This morning I received a package from the BBC. My initial impressions were not good ones; the package was too heavy to be an acceptance letter. It could only be a rejection slip together with the original manuscript.
One of the things I want to do with this blog is to give the reader an idea of what it’s like to be a writer. One the principle components of a writer’s life (this one, anyway 🙂 is rejection.
Some years ago, I wrote a play based on Raymond Chandler’s hard-boiled detective, Philip Marlowe. It was produced by the student theatre at the University of Exeter. We had a wonderful cast and the rehearsals, though time-consuming, were great fun. Half way through the rehearsal process, however, it became clear that exam commitments would make it very difficult for some of the actors to perform the play so, with some reluctance, it was shelved.

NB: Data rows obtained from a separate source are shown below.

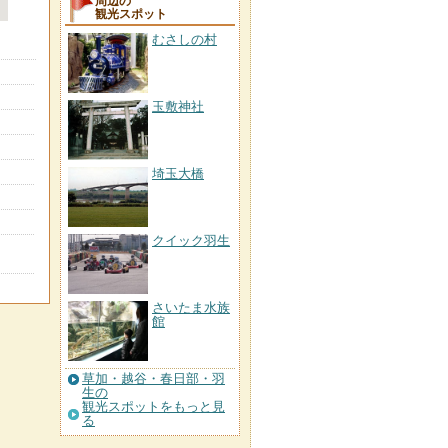
周辺の
観光スポット
むさしの村
玉敷神社
埼玉大橋
クイック羽生
さいたま水族
館
草加・越谷・春日部・羽
生の
観光スポットをもっと見
る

This was, of course, an early lesson in the fragile art of theatre, and I don’t look back on our work with regret because I know it would have been a fun play to watch — that information alone, for a struggling playwright, is enough.
Last year, I decided to rewrite the play in a radio format. It very much conforms to the ‘old radio theatre’ coventions of footsteps at night, screams, doors banging, and the occasional gunshot — all bound up in a good character-driven story. I sent the story to the BBC, where it would be considered as a ‘calling-card’ script by a new writer.
Alas, it hasn’t worked out that way. Now I have the manuscript back (though I expressly asked the BBC to save their postage and shred it) and a nice rejection letter to boot.
Am I pessimistic? No. Like Thomas Eddison with his light bulb, I have now successfully proved that one of my scripts does not work.